Understanding in the opposite direction is in principle even more limited.
You can't explain what an Anglican is to your brainstem, no matter how you

There are other cognitive processes in existence - for example a von
Neumann computer performing translation in strikingly human voice in real
time, and yet not conscious (most likely). We don't really understand it in
the same way we understand the ideas analyzed by our cortical sheet, even
though the program itself is still written by humans and largely tractable.

Advanced AIs may have radically different cognitive architectures, like
crosses between a brainstem, a cortex, a von Neumann machine and other
things, not yet invented.
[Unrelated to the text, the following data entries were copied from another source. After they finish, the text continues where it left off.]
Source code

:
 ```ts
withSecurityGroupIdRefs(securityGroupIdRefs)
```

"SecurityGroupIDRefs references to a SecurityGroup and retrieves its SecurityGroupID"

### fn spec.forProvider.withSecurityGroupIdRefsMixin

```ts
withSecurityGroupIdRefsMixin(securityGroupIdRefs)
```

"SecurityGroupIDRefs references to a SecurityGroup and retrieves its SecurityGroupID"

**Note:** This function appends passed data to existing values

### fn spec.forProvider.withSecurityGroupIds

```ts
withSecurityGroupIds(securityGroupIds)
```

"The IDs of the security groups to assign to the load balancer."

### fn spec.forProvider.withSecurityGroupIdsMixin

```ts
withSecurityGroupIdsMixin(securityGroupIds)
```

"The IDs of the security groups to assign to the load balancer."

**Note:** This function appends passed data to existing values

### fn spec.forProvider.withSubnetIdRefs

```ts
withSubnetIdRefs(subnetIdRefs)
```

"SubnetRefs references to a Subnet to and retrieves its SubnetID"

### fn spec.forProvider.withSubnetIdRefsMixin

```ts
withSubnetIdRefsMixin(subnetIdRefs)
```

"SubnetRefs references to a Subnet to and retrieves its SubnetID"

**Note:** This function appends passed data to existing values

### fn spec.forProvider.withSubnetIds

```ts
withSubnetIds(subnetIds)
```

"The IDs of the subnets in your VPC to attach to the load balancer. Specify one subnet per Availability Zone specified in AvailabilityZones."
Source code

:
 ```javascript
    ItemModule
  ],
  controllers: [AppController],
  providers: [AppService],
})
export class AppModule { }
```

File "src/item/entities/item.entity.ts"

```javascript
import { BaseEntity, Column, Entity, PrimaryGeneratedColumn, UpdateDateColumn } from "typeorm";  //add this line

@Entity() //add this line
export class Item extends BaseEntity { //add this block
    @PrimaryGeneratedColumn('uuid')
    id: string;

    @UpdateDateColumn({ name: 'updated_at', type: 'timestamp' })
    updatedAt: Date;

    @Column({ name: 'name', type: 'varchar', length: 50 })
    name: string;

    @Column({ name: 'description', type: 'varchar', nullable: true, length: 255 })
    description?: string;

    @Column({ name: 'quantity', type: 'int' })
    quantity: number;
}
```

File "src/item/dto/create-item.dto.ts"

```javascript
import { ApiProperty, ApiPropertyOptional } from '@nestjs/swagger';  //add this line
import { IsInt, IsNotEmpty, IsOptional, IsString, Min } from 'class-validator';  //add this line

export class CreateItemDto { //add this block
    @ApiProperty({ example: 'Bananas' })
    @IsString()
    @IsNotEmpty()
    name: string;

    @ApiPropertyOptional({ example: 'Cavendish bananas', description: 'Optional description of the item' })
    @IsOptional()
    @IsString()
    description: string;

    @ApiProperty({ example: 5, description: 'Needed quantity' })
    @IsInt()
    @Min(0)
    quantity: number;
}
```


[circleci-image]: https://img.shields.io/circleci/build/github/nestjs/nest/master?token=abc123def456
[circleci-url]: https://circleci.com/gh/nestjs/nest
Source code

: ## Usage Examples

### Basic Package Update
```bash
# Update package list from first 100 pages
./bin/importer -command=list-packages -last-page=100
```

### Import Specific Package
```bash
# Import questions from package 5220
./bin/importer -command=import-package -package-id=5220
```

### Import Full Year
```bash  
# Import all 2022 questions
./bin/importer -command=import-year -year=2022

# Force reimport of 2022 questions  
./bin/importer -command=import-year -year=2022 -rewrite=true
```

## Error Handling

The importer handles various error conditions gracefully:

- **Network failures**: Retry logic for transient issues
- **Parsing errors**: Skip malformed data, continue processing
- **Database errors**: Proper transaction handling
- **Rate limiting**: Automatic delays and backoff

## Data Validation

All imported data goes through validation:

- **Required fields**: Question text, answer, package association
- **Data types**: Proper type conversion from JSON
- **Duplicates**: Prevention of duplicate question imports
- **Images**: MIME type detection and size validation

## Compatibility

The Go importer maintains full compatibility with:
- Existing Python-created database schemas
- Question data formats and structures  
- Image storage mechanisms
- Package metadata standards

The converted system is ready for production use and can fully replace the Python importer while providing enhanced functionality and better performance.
They may be also much bigger than us, with not
just different but larger thoughts, weaving many more parallel and
interdependent strands of inference than what could fit in out minds, like
some hellish sorites.

Sure, an idealized Turing machine is a general computer that can emulate
anything, a Watson could run on an 8080 with a lot of memory but the speed
penalty involved means that realistically, you can't really use a single
8080 to power thought. We may have some general reasoning capacity but the
task of really understanding a truly superhuman mind running on a million
tons of computronium may be vastly beyond our ability to comprehend, both
on a qualitative level (due to different architecture) and quantitative
level (due to irreducible complexity of their thoughts).